** start **
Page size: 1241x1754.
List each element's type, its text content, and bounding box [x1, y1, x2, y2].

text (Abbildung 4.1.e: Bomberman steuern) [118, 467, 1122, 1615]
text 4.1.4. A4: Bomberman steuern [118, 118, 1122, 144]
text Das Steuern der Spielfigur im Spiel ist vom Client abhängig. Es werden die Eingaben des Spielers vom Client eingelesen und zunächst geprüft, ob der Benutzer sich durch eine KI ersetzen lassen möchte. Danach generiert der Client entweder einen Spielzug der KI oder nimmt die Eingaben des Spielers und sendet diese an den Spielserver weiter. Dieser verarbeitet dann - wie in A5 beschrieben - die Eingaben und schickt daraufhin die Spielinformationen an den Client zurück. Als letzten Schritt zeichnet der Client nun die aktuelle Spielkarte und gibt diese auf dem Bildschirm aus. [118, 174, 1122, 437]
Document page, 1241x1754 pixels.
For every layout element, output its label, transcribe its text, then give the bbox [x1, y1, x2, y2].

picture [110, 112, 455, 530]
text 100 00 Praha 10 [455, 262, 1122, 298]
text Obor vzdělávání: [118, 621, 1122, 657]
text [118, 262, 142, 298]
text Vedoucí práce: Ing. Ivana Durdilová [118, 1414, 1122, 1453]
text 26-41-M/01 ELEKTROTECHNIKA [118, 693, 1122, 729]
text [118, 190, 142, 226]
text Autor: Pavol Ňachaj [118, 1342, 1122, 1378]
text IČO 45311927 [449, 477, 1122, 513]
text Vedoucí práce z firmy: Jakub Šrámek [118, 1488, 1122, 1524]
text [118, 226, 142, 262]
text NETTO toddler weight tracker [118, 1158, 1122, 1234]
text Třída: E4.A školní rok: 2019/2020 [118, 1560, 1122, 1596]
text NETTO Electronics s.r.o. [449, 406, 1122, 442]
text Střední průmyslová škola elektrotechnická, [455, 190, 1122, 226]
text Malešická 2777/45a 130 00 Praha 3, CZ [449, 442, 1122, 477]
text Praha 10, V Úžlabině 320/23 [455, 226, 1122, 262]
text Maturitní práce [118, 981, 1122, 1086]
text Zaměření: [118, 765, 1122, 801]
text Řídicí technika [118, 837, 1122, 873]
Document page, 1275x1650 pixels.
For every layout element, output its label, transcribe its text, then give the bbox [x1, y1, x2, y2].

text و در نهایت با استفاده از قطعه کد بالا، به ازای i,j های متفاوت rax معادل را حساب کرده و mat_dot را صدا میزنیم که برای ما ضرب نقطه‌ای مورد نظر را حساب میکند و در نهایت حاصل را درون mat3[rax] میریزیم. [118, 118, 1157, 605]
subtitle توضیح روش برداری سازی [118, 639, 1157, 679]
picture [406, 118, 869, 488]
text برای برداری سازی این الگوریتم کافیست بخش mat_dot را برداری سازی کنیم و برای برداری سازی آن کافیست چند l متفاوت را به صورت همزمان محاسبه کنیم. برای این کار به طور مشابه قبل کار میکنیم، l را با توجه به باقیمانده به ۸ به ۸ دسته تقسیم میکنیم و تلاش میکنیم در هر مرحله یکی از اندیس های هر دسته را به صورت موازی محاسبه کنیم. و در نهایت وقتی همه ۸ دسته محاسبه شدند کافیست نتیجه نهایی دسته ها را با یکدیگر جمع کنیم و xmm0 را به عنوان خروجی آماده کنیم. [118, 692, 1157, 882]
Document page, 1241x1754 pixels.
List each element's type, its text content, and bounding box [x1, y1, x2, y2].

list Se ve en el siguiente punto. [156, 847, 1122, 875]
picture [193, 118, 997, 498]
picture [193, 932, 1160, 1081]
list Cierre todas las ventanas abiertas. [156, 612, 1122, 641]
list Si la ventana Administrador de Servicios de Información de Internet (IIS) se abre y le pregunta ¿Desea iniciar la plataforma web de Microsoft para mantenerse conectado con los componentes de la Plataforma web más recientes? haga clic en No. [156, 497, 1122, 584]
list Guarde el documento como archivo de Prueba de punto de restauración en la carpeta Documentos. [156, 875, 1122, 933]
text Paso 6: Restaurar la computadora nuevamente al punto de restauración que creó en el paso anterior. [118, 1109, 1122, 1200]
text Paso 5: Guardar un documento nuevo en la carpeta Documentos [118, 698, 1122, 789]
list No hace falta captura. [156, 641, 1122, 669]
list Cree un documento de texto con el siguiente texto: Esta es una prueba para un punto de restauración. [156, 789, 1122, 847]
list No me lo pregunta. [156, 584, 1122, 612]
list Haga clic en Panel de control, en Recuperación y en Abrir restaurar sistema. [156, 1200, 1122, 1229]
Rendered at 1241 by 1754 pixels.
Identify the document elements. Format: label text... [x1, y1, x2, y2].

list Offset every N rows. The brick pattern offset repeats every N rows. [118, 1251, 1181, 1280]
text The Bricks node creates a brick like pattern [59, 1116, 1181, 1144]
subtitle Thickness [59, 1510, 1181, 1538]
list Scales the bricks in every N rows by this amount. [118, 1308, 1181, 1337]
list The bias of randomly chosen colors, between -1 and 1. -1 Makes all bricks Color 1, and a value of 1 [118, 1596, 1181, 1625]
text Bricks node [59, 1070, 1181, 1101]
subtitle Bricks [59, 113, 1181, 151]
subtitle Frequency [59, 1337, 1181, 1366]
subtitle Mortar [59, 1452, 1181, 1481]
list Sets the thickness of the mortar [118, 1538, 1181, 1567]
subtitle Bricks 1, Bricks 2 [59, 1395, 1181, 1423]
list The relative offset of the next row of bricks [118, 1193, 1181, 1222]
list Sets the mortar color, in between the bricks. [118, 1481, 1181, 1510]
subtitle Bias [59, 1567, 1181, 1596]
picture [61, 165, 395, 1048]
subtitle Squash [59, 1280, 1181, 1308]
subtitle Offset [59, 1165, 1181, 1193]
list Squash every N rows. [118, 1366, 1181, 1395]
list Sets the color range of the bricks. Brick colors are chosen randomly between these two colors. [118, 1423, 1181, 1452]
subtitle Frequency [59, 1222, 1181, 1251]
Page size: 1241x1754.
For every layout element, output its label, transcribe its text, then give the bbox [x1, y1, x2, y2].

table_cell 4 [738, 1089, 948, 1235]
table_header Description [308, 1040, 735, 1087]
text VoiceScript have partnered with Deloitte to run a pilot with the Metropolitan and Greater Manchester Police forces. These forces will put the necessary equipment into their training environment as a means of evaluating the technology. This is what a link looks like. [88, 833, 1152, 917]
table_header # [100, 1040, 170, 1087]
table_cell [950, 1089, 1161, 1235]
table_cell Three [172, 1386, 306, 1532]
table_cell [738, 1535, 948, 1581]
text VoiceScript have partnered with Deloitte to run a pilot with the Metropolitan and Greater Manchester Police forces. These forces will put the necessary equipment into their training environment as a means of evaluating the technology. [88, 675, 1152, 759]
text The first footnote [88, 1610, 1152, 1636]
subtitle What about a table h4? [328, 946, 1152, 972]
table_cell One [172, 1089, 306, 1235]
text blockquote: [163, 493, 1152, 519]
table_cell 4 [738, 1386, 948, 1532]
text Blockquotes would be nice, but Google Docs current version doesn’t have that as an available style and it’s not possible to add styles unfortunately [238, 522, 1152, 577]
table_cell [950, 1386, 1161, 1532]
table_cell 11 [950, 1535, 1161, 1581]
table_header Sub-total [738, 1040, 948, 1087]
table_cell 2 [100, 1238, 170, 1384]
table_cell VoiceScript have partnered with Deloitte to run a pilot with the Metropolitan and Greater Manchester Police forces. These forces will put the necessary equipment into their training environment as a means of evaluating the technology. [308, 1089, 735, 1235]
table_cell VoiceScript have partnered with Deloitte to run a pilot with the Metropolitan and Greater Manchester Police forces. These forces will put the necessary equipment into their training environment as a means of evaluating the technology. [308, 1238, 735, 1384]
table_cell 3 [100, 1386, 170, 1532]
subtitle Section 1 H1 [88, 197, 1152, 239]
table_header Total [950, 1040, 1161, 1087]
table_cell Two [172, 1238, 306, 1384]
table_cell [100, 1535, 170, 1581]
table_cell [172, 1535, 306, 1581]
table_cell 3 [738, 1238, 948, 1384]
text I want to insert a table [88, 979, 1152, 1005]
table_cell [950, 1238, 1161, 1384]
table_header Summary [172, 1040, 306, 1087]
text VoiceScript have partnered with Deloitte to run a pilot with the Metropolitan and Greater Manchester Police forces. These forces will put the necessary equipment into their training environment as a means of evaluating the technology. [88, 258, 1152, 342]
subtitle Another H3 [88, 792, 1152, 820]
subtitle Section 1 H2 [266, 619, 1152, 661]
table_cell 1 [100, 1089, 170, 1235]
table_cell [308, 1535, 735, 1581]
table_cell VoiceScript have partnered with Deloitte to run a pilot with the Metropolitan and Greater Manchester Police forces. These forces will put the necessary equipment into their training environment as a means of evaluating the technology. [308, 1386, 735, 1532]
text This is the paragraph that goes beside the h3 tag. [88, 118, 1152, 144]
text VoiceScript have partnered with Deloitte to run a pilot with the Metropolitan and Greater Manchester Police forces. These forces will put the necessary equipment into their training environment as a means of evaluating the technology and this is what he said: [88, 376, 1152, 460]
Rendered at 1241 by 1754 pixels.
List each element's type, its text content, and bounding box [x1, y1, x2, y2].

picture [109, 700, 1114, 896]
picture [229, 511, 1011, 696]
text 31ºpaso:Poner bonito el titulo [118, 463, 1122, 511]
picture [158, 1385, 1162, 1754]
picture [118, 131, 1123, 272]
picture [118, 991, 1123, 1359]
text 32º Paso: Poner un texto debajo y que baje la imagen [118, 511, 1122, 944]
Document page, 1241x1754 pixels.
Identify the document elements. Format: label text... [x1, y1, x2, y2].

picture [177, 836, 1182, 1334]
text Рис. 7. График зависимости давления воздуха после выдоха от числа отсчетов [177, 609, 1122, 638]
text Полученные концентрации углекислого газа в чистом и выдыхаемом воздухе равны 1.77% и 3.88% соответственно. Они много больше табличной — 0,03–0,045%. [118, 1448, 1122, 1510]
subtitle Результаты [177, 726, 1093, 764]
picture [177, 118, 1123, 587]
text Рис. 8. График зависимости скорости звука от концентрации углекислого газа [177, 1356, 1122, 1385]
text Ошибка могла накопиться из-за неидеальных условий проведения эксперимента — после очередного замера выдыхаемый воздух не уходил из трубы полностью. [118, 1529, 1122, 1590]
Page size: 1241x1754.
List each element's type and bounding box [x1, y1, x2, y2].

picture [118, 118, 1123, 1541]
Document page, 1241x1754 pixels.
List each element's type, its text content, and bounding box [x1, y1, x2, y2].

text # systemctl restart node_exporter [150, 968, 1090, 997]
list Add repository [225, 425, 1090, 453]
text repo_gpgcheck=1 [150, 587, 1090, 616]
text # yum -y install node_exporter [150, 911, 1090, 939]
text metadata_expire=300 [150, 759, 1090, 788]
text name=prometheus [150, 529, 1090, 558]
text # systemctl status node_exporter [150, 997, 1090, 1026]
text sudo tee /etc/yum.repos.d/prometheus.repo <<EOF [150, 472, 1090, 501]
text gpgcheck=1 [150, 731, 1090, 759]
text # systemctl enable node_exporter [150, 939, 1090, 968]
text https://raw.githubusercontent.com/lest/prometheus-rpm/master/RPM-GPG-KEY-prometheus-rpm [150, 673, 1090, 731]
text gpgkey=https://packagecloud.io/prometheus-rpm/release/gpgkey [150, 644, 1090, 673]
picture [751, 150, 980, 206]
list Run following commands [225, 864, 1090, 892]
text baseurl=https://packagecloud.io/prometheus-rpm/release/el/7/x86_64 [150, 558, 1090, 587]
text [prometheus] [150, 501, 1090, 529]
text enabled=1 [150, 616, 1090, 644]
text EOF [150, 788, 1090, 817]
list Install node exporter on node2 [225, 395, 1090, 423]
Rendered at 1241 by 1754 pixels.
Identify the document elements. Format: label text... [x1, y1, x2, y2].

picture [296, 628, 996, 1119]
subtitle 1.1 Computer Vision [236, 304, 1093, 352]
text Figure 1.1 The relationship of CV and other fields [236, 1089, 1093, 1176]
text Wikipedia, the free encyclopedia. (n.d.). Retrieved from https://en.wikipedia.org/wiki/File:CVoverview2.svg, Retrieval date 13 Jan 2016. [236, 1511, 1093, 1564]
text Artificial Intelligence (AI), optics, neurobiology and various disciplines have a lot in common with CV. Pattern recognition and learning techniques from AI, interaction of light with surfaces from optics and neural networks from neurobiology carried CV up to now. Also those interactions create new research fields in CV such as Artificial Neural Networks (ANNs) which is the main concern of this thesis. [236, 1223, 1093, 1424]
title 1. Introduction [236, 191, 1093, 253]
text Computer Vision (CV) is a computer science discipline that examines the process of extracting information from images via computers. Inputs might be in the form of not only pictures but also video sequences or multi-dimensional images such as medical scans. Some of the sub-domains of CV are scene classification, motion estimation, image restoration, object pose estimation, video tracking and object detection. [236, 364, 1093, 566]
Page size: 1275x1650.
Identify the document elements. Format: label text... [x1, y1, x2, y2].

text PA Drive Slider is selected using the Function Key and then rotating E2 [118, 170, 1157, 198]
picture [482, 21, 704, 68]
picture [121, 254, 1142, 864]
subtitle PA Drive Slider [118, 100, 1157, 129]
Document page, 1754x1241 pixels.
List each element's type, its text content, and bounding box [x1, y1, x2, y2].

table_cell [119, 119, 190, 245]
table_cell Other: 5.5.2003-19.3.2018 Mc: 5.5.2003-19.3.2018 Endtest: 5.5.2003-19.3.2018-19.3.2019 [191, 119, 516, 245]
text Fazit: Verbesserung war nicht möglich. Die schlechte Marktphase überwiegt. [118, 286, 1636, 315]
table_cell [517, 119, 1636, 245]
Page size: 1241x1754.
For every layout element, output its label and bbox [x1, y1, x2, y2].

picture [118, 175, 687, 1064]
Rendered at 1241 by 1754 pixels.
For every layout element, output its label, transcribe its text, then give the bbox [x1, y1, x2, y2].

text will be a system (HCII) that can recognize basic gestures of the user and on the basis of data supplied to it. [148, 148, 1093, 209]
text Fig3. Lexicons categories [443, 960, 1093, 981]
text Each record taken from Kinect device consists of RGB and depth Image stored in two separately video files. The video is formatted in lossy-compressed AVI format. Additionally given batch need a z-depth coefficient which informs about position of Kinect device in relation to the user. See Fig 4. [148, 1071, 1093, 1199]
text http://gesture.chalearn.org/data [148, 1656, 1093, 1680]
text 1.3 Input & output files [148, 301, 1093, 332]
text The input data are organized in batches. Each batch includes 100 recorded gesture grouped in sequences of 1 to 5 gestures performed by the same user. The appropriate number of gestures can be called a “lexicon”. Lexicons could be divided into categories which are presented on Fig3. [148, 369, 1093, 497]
** end **
● **Task directions**
Quote the records word for word, from their first line up to and including the line containing "text 4.1.4. A4: Bomberman".

● **Answer below**
Page size: 1241x1754.
List each element's type, its text content, and bounding box [x1, y1, x2, y2].

text (Abbildung 4.1.e: Bomberman steuern) [118, 467, 1122, 1615]
text 4.1.4. A4: Bomberman steuern [118, 118, 1122, 144]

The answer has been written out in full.